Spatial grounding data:

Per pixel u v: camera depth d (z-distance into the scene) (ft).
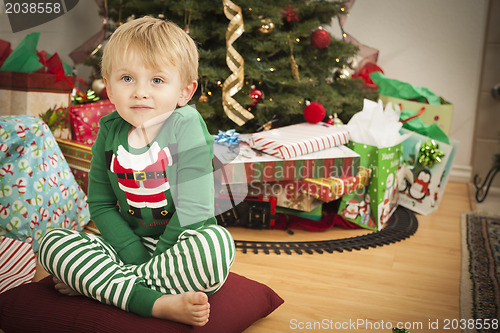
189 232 2.89
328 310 3.63
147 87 2.82
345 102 7.09
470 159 8.98
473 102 8.76
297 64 6.37
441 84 8.89
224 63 6.00
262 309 3.34
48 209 4.52
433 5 8.70
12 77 5.35
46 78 5.45
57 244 2.90
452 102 8.89
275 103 6.19
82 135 5.65
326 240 5.26
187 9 5.33
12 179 4.29
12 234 4.27
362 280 4.26
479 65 8.63
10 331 2.92
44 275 3.98
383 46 9.08
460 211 6.98
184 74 2.97
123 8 6.32
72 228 4.89
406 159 6.95
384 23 9.00
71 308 2.85
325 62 6.94
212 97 6.01
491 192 8.41
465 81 8.75
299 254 4.84
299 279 4.21
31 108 5.38
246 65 5.81
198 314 2.66
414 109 7.61
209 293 3.05
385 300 3.86
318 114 6.34
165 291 2.90
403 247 5.27
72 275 2.85
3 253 3.88
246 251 4.82
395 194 6.42
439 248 5.29
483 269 4.61
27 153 4.40
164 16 5.69
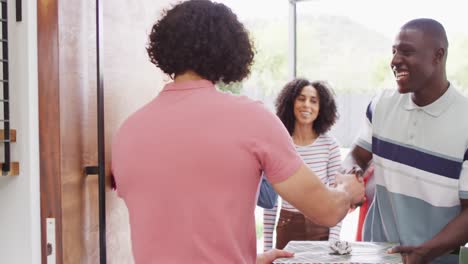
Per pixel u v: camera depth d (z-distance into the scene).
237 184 0.93
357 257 1.30
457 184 1.47
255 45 1.10
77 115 1.28
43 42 1.19
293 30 3.81
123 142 1.01
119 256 1.54
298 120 2.49
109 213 1.46
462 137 1.44
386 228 1.59
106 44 1.44
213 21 1.01
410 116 1.53
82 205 1.31
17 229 1.21
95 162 1.38
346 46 4.32
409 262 1.38
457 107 1.48
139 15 1.64
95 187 1.37
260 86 4.66
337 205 1.04
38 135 1.20
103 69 1.34
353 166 1.53
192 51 1.00
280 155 0.94
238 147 0.92
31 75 1.18
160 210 0.94
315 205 1.00
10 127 1.18
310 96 2.47
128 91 1.58
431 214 1.50
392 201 1.56
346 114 4.13
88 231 1.34
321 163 2.44
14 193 1.20
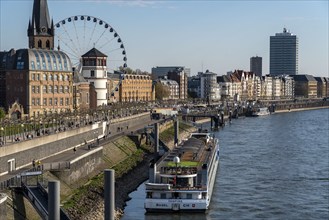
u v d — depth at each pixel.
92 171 153.00
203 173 125.44
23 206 99.56
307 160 198.00
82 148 166.25
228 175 168.38
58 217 85.50
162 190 122.62
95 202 124.81
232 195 141.62
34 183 108.00
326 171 175.75
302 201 135.75
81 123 197.25
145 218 119.69
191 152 153.25
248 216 122.31
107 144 182.88
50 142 148.12
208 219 119.75
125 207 129.25
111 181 91.62
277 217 121.75
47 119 191.75
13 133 156.75
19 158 127.44
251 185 153.62
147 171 175.62
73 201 119.69
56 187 85.00
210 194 136.38
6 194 92.75
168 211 122.69
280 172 173.50
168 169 128.50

> [Task to carry out] Each line above should be returned exactly as written, apart from any pictures.

> [Task response]
Per pixel u v: camera depth d (z-distance into the scene) (ft).
189 232 2.89
328 310 3.63
147 87 2.82
345 102 7.09
470 159 8.98
473 102 8.76
297 64 6.37
441 84 8.89
224 63 6.00
262 309 3.34
48 209 4.52
433 5 8.70
12 77 5.35
46 78 5.45
57 244 2.90
452 102 8.89
275 103 6.19
82 135 5.65
326 240 5.26
187 9 5.33
12 179 4.29
12 234 4.27
362 280 4.26
479 65 8.63
10 331 2.92
44 275 3.98
383 46 9.08
460 211 6.98
184 74 2.97
123 8 6.32
72 228 4.89
406 159 6.95
384 23 9.00
71 308 2.85
325 62 6.94
212 97 6.01
491 192 8.41
465 81 8.75
299 254 4.84
299 279 4.21
31 108 5.38
246 65 5.81
198 314 2.66
414 109 7.61
209 293 3.05
385 300 3.86
318 114 6.34
165 291 2.90
403 247 5.27
72 275 2.85
3 253 3.88
246 251 4.82
395 194 6.42
439 248 5.29
483 269 4.61
27 153 4.40
164 16 5.69
Per pixel u v: camera depth d (z-distance into the scene).
237 184 0.93
357 257 1.30
457 184 1.47
255 45 1.10
77 115 1.28
43 42 1.19
293 30 3.81
123 142 1.01
119 256 1.54
298 120 2.49
109 213 1.46
462 137 1.44
386 228 1.59
106 44 1.44
213 21 1.01
410 116 1.53
82 205 1.31
17 229 1.21
95 162 1.38
346 46 4.32
409 262 1.38
457 107 1.48
139 15 1.64
95 187 1.37
260 86 4.66
337 205 1.04
38 135 1.20
103 69 1.34
353 166 1.53
192 51 1.00
280 155 0.94
238 147 0.92
31 75 1.18
160 210 0.94
315 205 1.00
10 127 1.18
310 96 2.47
128 91 1.58
431 214 1.50
392 201 1.56
346 114 4.13
88 231 1.34
321 163 2.44
14 193 1.20
u v d — depth at each pixel.
92 171 153.00
203 173 125.44
23 206 99.56
307 160 198.00
82 148 166.25
228 175 168.38
58 217 85.50
162 190 122.62
95 202 124.81
232 195 141.62
34 183 108.00
326 171 175.75
302 201 135.75
81 123 197.25
145 218 119.69
191 152 153.25
248 216 122.31
107 144 182.88
50 142 148.12
208 219 119.75
125 207 129.25
111 181 91.62
277 217 121.75
47 119 191.75
13 133 156.75
19 158 127.44
251 185 153.62
147 171 175.62
73 201 119.69
56 187 85.00
210 194 136.38
6 194 92.75
168 211 122.69
280 172 173.50
168 169 128.50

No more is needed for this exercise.